Our Solicitors understand the importance of resolving disputes in ways which preserve family relationships. We are committed to exploring the possibility of alternative dispute resolution where we believe it is in the best interests of our client. By considering these practices, we can give our client the best possible opportunity of reaching an amicable solution with as limited expenditure as possible.
Disputes can arise in a number of respects including, child-related issues and financial provision. We can help guide and support you through this challenging time, and employ the expertise and assistance of other family agencies where required. Court action is not a course of action which we would recommend lightly, and we will always take steps to avoid raising court proceedings unless we view it as absolutely necessary.
Mediation involves the use of an independent third party. The mediator helps parties work out what their issues are and how best to resolve them. The mediator will ensure that both parties get a chance to state their case and then assists you to work through the issues that are preventing progress being made. Parties in mediation are fully in control of the solution and you and your former partner, not the mediator, decide what will happen and the terms of any agreement you make.
Mediation is a voluntary process and only takes place if both parties agree. It is a confidential process where the terms of discussion are not disclosed to any party outside the mediation hearing. If you are unable to reach agreement, you can still explore other avenues. The costs of mediation are usually borne by both you and your former partner.
If you and your former partner are in dispute about a particular issue, and you both agree that a decision needs to be made, you can pick an independent expert (called an 'arbitrator') to make a decision.

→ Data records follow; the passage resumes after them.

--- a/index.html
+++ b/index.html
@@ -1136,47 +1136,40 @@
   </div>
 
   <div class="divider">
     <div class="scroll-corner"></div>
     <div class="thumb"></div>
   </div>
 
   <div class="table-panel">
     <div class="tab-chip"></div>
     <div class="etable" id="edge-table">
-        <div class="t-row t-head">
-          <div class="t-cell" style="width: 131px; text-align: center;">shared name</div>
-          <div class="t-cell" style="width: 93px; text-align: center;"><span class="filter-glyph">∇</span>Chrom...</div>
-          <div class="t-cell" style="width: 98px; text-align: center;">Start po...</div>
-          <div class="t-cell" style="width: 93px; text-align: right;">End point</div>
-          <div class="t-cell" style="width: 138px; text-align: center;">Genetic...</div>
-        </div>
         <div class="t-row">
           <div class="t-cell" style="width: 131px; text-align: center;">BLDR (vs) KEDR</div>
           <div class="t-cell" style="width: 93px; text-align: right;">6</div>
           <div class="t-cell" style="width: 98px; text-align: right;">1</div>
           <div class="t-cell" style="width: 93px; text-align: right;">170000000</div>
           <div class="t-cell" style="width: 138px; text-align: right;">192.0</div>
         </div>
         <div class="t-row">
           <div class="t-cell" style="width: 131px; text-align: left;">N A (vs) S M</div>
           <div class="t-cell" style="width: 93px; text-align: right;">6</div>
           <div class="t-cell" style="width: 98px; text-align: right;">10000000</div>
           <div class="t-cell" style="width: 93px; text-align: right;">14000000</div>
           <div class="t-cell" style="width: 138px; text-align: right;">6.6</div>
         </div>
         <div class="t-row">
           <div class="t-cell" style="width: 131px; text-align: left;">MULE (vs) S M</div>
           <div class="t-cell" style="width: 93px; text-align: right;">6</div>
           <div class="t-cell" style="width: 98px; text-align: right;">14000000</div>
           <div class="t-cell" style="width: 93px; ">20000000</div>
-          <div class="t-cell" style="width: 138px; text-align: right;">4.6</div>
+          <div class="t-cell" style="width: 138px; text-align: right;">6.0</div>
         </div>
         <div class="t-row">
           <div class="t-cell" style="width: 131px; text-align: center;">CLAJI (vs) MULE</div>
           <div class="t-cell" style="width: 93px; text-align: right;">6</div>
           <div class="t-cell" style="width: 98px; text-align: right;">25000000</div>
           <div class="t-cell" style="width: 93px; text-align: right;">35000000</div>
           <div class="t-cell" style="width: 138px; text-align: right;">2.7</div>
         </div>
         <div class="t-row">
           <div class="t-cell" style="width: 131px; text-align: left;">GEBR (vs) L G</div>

The chosen arbitrator can be an expert in the subject (such as a surveyor) and it is not necessary for them to have legal qualifications. An arbitrator can make decisions on the facts of your case and also on the law. However, if necessary, the arbitrator can refer the case to the Court of Session for a further opinion on the law.
Under the collaborative law process, each party appoints their own collaboratively trained lawyer and you and your respective lawyers all meet together to work things out face to face. You will each have your lawyer by your side throughout the process and so you will have the support of our trained collaborative specialists as you go.

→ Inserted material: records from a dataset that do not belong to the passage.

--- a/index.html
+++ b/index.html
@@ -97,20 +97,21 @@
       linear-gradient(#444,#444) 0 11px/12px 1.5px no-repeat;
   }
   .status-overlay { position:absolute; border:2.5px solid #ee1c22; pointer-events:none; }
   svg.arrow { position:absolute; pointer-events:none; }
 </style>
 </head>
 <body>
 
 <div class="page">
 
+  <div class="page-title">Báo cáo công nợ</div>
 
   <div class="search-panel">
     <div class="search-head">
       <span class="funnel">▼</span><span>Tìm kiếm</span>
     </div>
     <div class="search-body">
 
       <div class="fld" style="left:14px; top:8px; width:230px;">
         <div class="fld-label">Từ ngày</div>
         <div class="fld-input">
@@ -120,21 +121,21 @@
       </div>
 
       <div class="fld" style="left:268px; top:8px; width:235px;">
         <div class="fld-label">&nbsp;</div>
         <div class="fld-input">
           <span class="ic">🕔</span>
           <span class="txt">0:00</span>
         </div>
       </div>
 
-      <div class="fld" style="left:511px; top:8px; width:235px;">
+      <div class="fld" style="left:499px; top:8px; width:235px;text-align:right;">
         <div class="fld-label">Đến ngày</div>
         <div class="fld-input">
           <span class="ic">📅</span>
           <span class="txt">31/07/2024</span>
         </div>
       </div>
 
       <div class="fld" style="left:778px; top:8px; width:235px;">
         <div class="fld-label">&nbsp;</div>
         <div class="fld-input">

You and your individual Solicitor will sign an agreement that commits you to trying to resolve the issues without going to court and prevents us from representing you in court if the collaborative process breaks down. That means everyone is absolutely committed to finding the best solutions by agreement, rather than through court proceedings.
In negotiation processes, you will work with your specialist Family Law Solicitor to agree solutions. Your Solicitor will then contact your former partner, or their Solicitor to agree certain matters. This process can work independently of any court process, or can be used in conjunction with an ongoing court action.
Litigation essentially means pursing an action through the courts. Our Solicitors are expertly trained in court processes in both the Sheriff Court and Court of Session procedures and can guide you through this complex area.
As mentioned above, our Solicitors would not advise anyone to pursue an action through the courts unless absolutely necessary. If court action is required, our specialist Solicitors will provide you with unrivalled advice to ensure you obtain the best possible outcome.